Does anyone have any knowledge of Rambler paint options for a 1901 Model 41?
I'm hoping to see this machine on Saturday and my friend is keen to paint it soon.
Thanks, 
Darren.


----------



## dnc1 (Aug 31, 2019)

Here are some images of my friends Rambler, as seen this morning. It's basically been painted green all over. He's going to get the frame blasted and then re paint, still looking for help re colour schemes.
The hub came with it, can anyone help identify it please.
Thanks, 
Darren.


----------



## corbettclassics (Aug 31, 2019)

I only have the 1900 catalogue which is the closest to yours. I would think it didn't change but you never know.

Here is what they say:


----------



## dnc1 (Aug 31, 2019)

corbettclassics said:


> I only have the 1900 catalogue which is the closest to yours. I would think it didn't change but you never know.
> 
> Here is what they say:
> 
> ...



Many thanks.


----------



## GiovanniLiCalsi (Oct 13, 2019)

corbettclassics said:


> I only have the 1900 catalogue which is the closest to yours. I would think it didn't change but you never know.
> 
> Here is what they say:
> 
> ...



What is the difference between the 1901 Model 41 and the Model 43?
And we’re there 2 different types of saddle posts offered?
This photo has the saddle chassis clamp built into the post(not my Rambler).

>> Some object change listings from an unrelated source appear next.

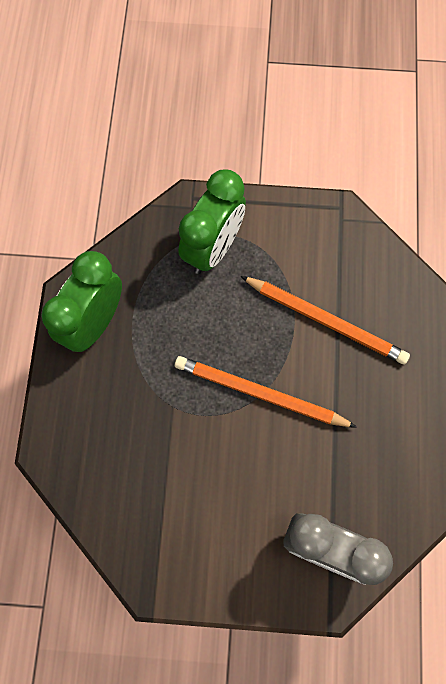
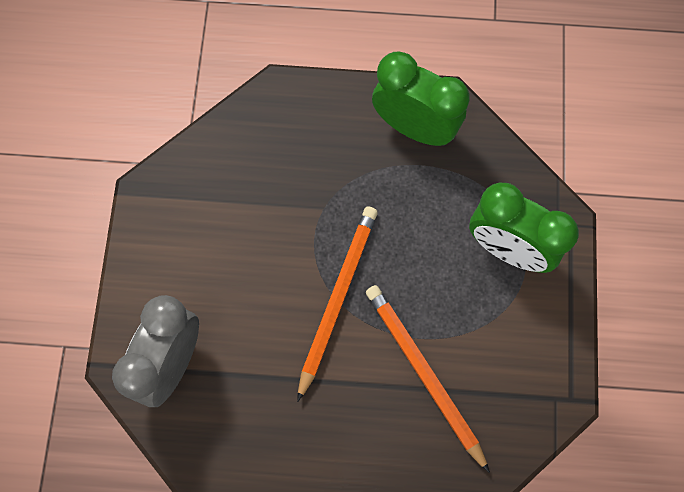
camera: 90 degrees right, 0 degrees up
orange pencil [241,276,410,365] -> orange pencil turned 120 degrees clockwise [366,285,490,473]

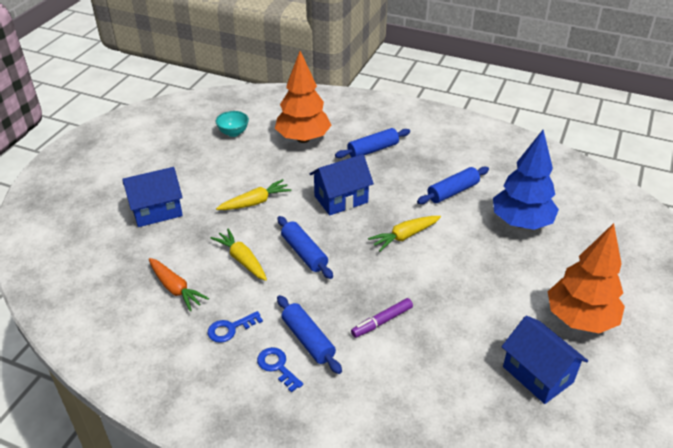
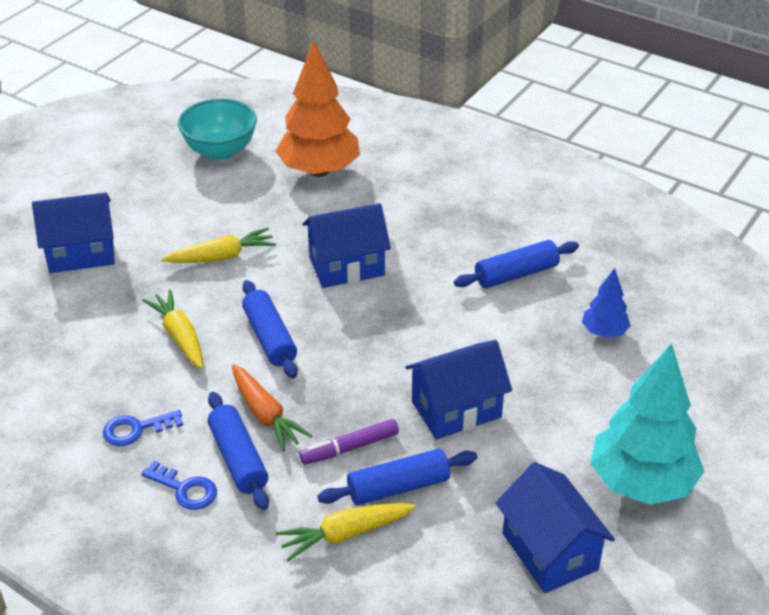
camera: 10 degrees right, 0 degrees up
orange carrot [149,258,209,311] -> orange carrot moved to [232,364,312,451]
turquoise bowl [216,111,249,137] -> turquoise bowl [178,99,257,160], size x1.60
blue key [257,347,303,392] -> blue key turned 150 degrees clockwise [141,461,217,510]
blue rolling pin [335,128,410,158] -> blue rolling pin moved to [318,448,477,505]
yellow carrot [368,216,441,251] -> yellow carrot moved to [276,503,416,561]
blue tree [493,130,559,230] -> blue tree [582,268,631,338], size x0.49
orange tree [548,223,625,333] -> turquoise tree [590,343,704,505]
none -> blue house [405,340,512,439]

My previous photos of mine has a standard post.


----------



## GiovanniLiCalsi (Oct 27, 2019)

Seat post


----------



## GiovanniLiCalsi (Dec 31, 2019)

Anyone know the difference in the 41 and 43 Rambler models?


----------



## Andrew Gorman (Dec 31, 2019)

The hub came with it, can anyone help identify it please. 
The hub looks like an early Pope coaster hub, ca. 1903 or so


----------



## dnc1 (Jan 3, 2020)

Andrew Gorman said:


> The hub came with it, can anyone help identify it please.
> The hub looks like an early Pope coaster hub, ca. 1903 or so



@Andrew Gorman, I posted a separate thread re. this mystery hub.
@Barnegatbicycles nailed it, identifying it as a 1903 ABC 2-speed coaster. It's going to require a little work to make it useable. 
My friend has built up a nice rideable wheelset, using an early Eadie coaster hub and period English front hub with some very old English Westwood rims in 28" size.
He's had them shot-blasted and repainted black.
Here's the latest photo I have from a week ago.....





I think it's looking pretty good.

Can anyone help re. a suitable chain for this machine, would a roller chain be suitable for a 1901 Rambler?
Anyone got a spare chain for sale? PM me please. 

Can't wait to see it rolling.


----------



## Barnegatbicycles (Jan 3, 2020)

GiovanniLiCalsi said:


> Anyone know the difference in the 41 and 43 Rambler models?



41 is the lightweight model and has the cut out lug. 43 no cut out.


----------



## Barnegatbicycles (Jan 3, 2020)

Model 41 not mine


----------



## GiovanniLiCalsi (Jan 4, 2020)

Barnegatbicycles said:


> Model 41 not mine
> 
> View attachment 1118558
> 
> ...



Thanks!


----------